Fonte: Assessoria/Amsop

02/11/2015


Conservação de solo ganha apoio de dezenas de entidades no Sudoeste


No ano internacional de solo definido pela Organização das Nações Unidas (ONU) a Associação dos Municípios do Sudoeste do Paraná (Amsop) e o Grupo Gestor do Território Sudoeste do Paraná (Ggetespa) oportunizaram o debate sobre o tema para a realidade sudoestina. O palco dos debates foi o auditório do campus da Unioeste, em Francisco Beltrão, na terça-feira (27).

A iniciativa foi de tamanha relevância que mais de 20 entidades, associações e entidades apoiaram as discussões denominado de “Encontro Regional do Ano Internacional dos Solos: Alimento e Vida”. Compareceram ao encontro representantes do Instituto Emater, Seab, Iapar, UFFS, Unioeste, Acamsop, núcleos regionais de educação, Incra, UTFPR, Sema, Assema, IAP, Fetraf, Arcafar/Sul, Coopafi, Cresol, Infocos, MAB, MST, Sisclaf, CMDR, Cooperiguaçu, Assesoar, Nepar, Capa, Fetaep entre outros.

A realidade regional, nacional e até mundial dos solos, o uso abusivo de agrotóxicos, a qualidade da água, a produção de alimentos e o sistema vigente da cadeia produtiva da agropecuária entraram em discussão. Além de palestras o encontro contou com painéis, oficinas, debates e a definição das primeiras metas para a criação da Carta Sudoeste Ambiental.

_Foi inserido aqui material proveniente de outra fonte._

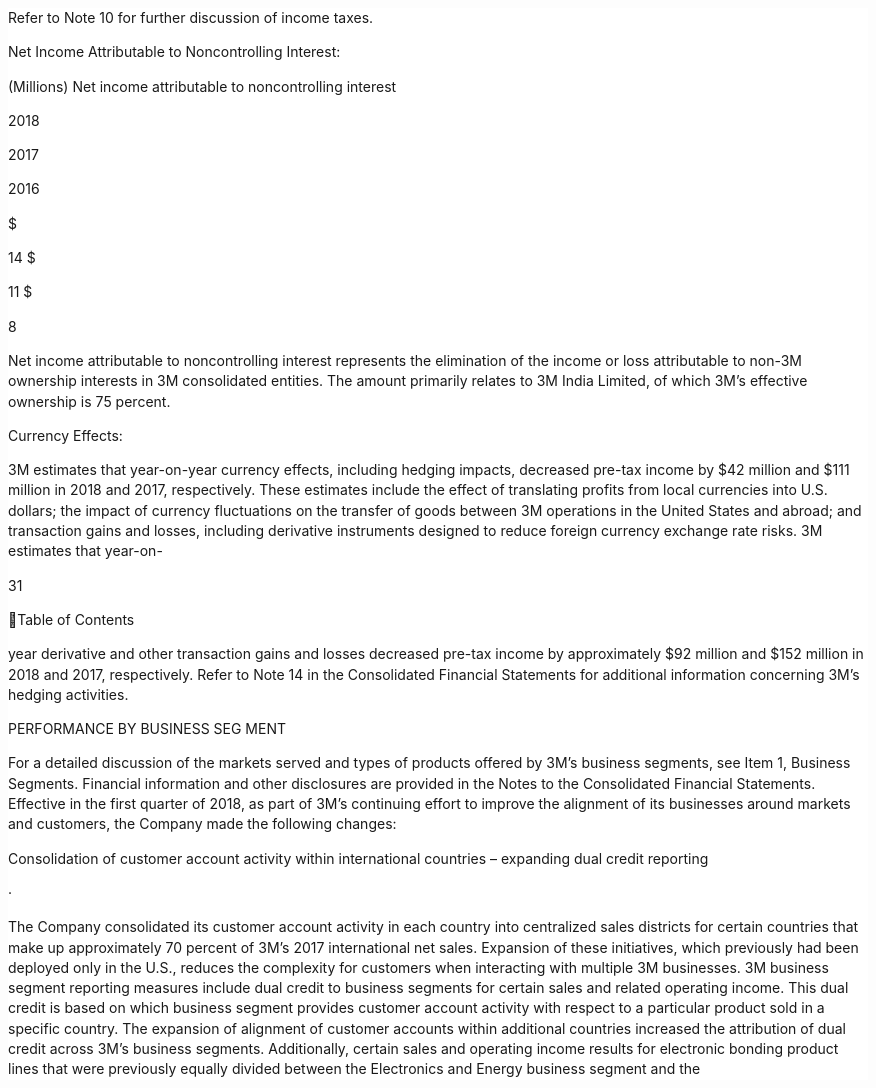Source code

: Refer to Note 10 for further discussion of income taxes.

Net Income Attributable to Noncontrolling Interest:

(Millions)
Net income attributable to noncontrolling interest

2018

2017

2016

$

14   $

11   $

 8

Net income attributable to noncontrolling interest represents the elimination of the income or loss attributable to non-3M ownership interests in 3M
consolidated entities. The amount primarily relates to 3M India Limited, of which 3M’s effective ownership is 75 percent.

Currency Effects:

3M estimates that year-on-year currency effects, including hedging impacts, decreased pre-tax income by $42 million and $111 million in 2018 and 2017,
respectively. These estimates include the effect of translating profits from local currencies into U.S. dollars; the impact of currency fluctuations on the
transfer of goods between 3M operations in the United States and abroad; and transaction gains and losses, including derivative instruments designed to
reduce foreign currency exchange rate risks. 3M estimates that year-on-

31

Table of Contents

year derivative and other transaction gains and losses decreased pre-tax income by approximately $92 million and $152 million in 2018 and 2017,
respectively. Refer to Note 14 in the Consolidated Financial Statements for additional information concerning 3M’s hedging activities.

PERFORMANCE BY BUSINESS SEG MENT

For a detailed discussion of the markets served and types of products offered by 3M’s business segments, see Item 1, Business Segments. Financial
information and other disclosures are provided in the Notes to the Consolidated Financial Statements. Effective in the first quarter of 2018, as part of 3M’s
continuing effort to improve the alignment of its businesses around markets and customers, the Company made the following changes:

Consolidation of customer account activity within international countries – expanding dual credit reporting

·

The Company consolidated its customer account activity in each country into centralized sales districts for certain countries that make up
approximately 70 percent of 3M’s 2017 international net sales. Expansion of these initiatives, which previously had been deployed only in the
U.S., reduces the complexity for customers when interacting with multiple 3M businesses. 3M business segment reporting measures include dual
credit to business segments for certain sales and related operating income. This dual credit is based on which business segment provides
customer account activity with respect to a particular product sold in a specific country. The expansion of alignment of customer accounts within
additional countries increased the attribution of dual credit across 3M’s business segments. Additionally, certain sales and operating income
results for electronic bonding product lines that were previously equally divided between the Electronics and Energy business segment and the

Uma das preocupações levantadas e que já foi questionado inclusive pelo Tribunal de Contas da União é a falta de legislação que obrigue a proteção dos solos. Também acendeu a luz vermelha o uso exagerado de agrotóxicos que está se acumulando no corpo humano através de alimentos e da água. Estudos mostram o crescimento de casos de câncer, que podem ter ligação com o contato com agrotóxicos.

Alerta/ação


O alerta sobre o risco que a comunidade regional corre se não forem adotadas medidas de preservação ao solo e a água foram apontadas por especialistas, como o representante da FAO (Organização das Nações Unidas para Alimentação e Agricultura) Carlos Antonio Ferraro Biasi. Ele apresentou dados que mostram, por exemplo, que no mundo menos de 11% do solo é adequado para a produção de alimentos, e que não se tem cuidado o suficiente para protegê-lo. Lembrou que até 2050 a população mundial deve atingir a casa dos 9 bilhões de pessoas, e que para alimentar esse povo é preciso um incremento em torno de 70% da produção atual. “No Brasil, para se ter idéia, 20 a 40 milhões de hectares de pastagens estão se degradando. Então temos que agir e mudar nosso comportamento”, frisou Biasi.

O prefeito de Marmeleiro Luiz Bandeira, em nome do presente da Amsop, Altair Gasparetto, salientou a necessidade das discussões e da disposição da entidade em ser parceira de eventos que contribuem com o Sudoeste. “Muito oportuno os debates sobre solo no ano internacional, e a Amsop está a disposição para ampliarmos as conversas sobre os novos caminhos para proteger nosso solo. Parabéns a todos os envolvidos e a dedicação em promover e participar”, comentou Bandeira.

O engenheiro-agrônomo integrante da Associação dos Engenheiros Agrônomos do Sudoeste do Paraná, Luiz Cesar Cassol e membro do núcleo paranaense de solos foi enfático. “O ser humano foi capaz de evoluir em técnica e produção, mas regrediu em proteger os recursos naturais. Tá na hora de todos assumirem a meia culpa e agir. As próprias multinacionais estão preocupadas com isso, então temos que fazer acontecer”, afirmou Cassol.

Luiz Perin, coordenador do Território e da Fetraf acredita que é preciso repensar o sistema de produção. “A forma como está sendo feita a produção agropecuária precisa ser revista antes que seja tarde”, entende.

Já o representante do MDA (Ministério do Desenvolvimento Agrário) José Leitos entende que a conservação de solo é uma questão de segurança nacional. “O homem achava que os recursos naturais eram infindáveis, e isso aconteceu com a araucária no Sul, que se foi, com os peixes, que praticamente sumiram dos rios, e agora pode ocorrer com a água e alimentos. Precisamos nos comprometer e sair do comodismo”, conclamou. 

Ainda contribuíram com o encontro o engenheiro agrônomo da Emater Sergio Luiz Carniel, que apresentou um panorama dos solos do Sudoeste, além do assessor da Itaipu Binacional Luiz Yoshi Suzuki que falou sobre as experiências bem sucedidas na região Oeste do Estado apoiados pela empresa. Professores da UTFPR, e integrantes da SEMA e Unioeste trabalharam temas específicos em oficinas.